(Saved entries)
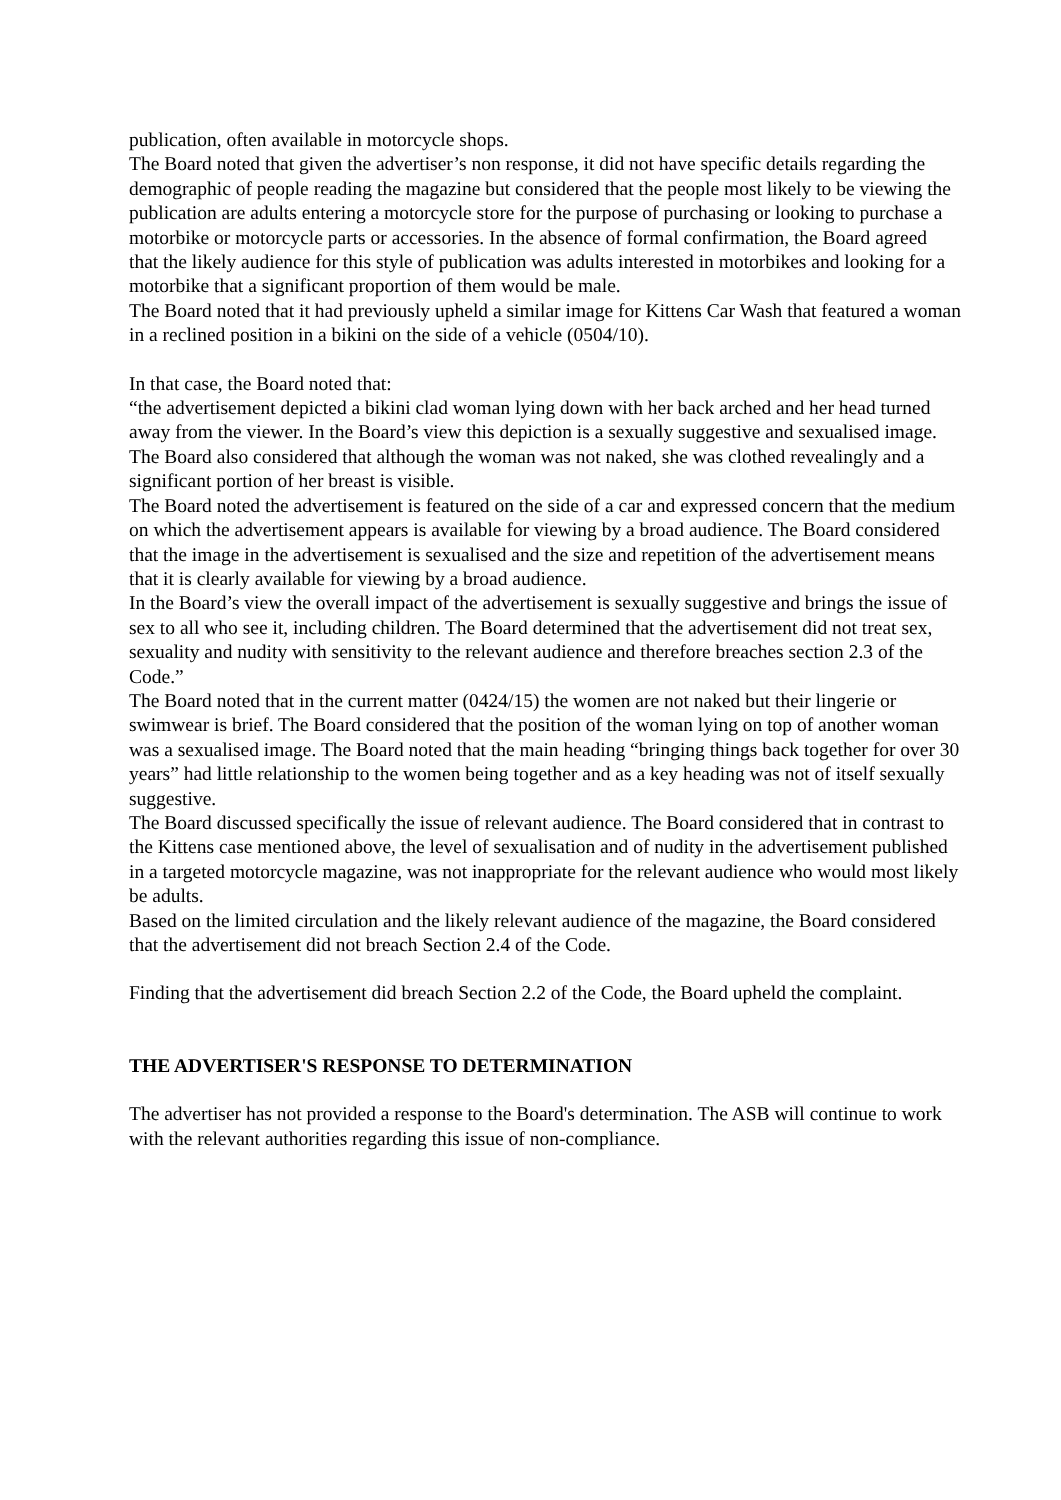publication, often available in motorcycle shops.
The Board noted that given the advertiser’s non response, it did not have specific details regarding the demographic of people reading the magazine but considered that the people most likely to be viewing the publication are adults entering a motorcycle store for the purpose of purchasing or looking to purchase a motorbike or motorcycle parts or accessories. In the absence of formal confirmation, the Board agreed that the likely audience for this style of publication was adults interested in motorbikes and looking for a motorbike that a significant proportion of them would be male.
The Board noted that it had previously upheld a similar image for Kittens Car Wash that featured a woman in a reclined position in a bikini on the side of a vehicle (0504/10).
In that case, the Board noted that:
“the advertisement depicted a bikini clad woman lying down with her back arched and her head turned away from the viewer. In the Board’s view this depiction is a sexually suggestive and sexualised image. The Board also considered that although the woman was not naked, she was clothed revealingly and a significant portion of her breast is visible.
The Board noted the advertisement is featured on the side of a car and expressed concern that the medium on which the advertisement appears is available for viewing by a broad audience. The Board considered that the image in the advertisement is sexualised and the size and repetition of the advertisement means that it is clearly available for viewing by a broad audience.
In the Board’s view the overall impact of the advertisement is sexually suggestive and brings the issue of sex to all who see it, including children. The Board determined that the advertisement did not treat sex, sexuality and nudity with sensitivity to the relevant audience and therefore breaches section 2.3 of the Code.”
The Board noted that in the current matter (0424/15) the women are not naked but their lingerie or swimwear is brief. The Board considered that the position of the woman lying on top of another woman was a sexualised image. The Board noted that the main heading “bringing things back together for over 30 years” had little relationship to the women being together and as a key heading was not of itself sexually suggestive.
The Board discussed specifically the issue of relevant audience. The Board considered that in contrast to the Kittens case mentioned above, the level of sexualisation and of nudity in the advertisement published in a targeted motorcycle magazine, was not inappropriate for the relevant audience who would most likely be adults.
Based on the limited circulation and the likely relevant audience of the magazine, the Board considered that the advertisement did not breach Section 2.4 of the Code.
Finding that the advertisement did breach Section 2.2 of the Code, the Board upheld the complaint.
THE ADVERTISER'S RESPONSE TO DETERMINATION
The advertiser has not provided a response to the Board's determination. The ASB will continue to work with the relevant authorities regarding this issue of non-compliance.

* **TASK GOAL**
Give every line above again exactly, with no pictures.

* **ANSWER TO THIS EXERCISE**
publication, often available in motorcycle shops.
The Board noted that given the advertiser’s non response, it did not have specific details regarding the demographic of people reading the magazine but considered that the people most likely to be viewing the publication are adults entering a motorcycle store for the purpose of purchasing or looking to purchase a motorbike or motorcycle parts or accessories. In the absence of formal confirmation, the Board agreed that the likely audience for this style of publication was adults interested in motorbikes and looking for a motorbike that a significant proportion of them would be male.
The Board noted that it had previously upheld a similar image for Kittens Car Wash that featured a woman in a reclined position in a bikini on the side of a vehicle (0504/10).
In that case, the Board noted that:
“the advertisement depicted a bikini clad woman lying down with her back arched and her head turned away from the viewer. In the Board’s view this depiction is a sexually suggestive and sexualised image. The Board also considered that although the woman was not naked, she was clothed revealingly and a significant portion of her breast is visible.
The Board noted the advertisement is featured on the side of a car and expressed concern that the medium on which the advertisement appears is available for viewing by a broad audience. The Board considered that the image in the advertisement is sexualised and the size and repetition of the advertisement means that it is clearly available for viewing by a broad audience.
In the Board’s view the overall impact of the advertisement is sexually suggestive and brings the issue of sex to all who see it, including children. The Board determined that the advertisement did not treat sex, sexuality and nudity with sensitivity to the relevant audience and therefore breaches section 2.3 of the Code.”
The Board noted that in the current matter (0424/15) the women are not naked but their lingerie or swimwear is brief. The Board considered that the position of the woman lying on top of another woman was a sexualised image. The Board noted that the main heading “bringing things back together for over 30 years” had little relationship to the women being together and as a key heading was not of itself sexually suggestive.
The Board discussed specifically the issue of relevant audience. The Board considered that in contrast to the Kittens case mentioned above, the level of sexualisation and of nudity in the advertisement published in a targeted motorcycle magazine, was not inappropriate for the relevant audience who would most likely be adults.
Based on the limited circulation and the likely relevant audience of the magazine, the Board considered that the advertisement did not breach Section 2.4 of the Code.
Finding that the advertisement did breach Section 2.2 of the Code, the Board upheld the complaint.
THE ADVERTISER'S RESPONSE TO DETERMINATION
The advertiser has not provided a response to the Board's determination. The ASB will continue to work with the relevant authorities regarding this issue of non-compliance.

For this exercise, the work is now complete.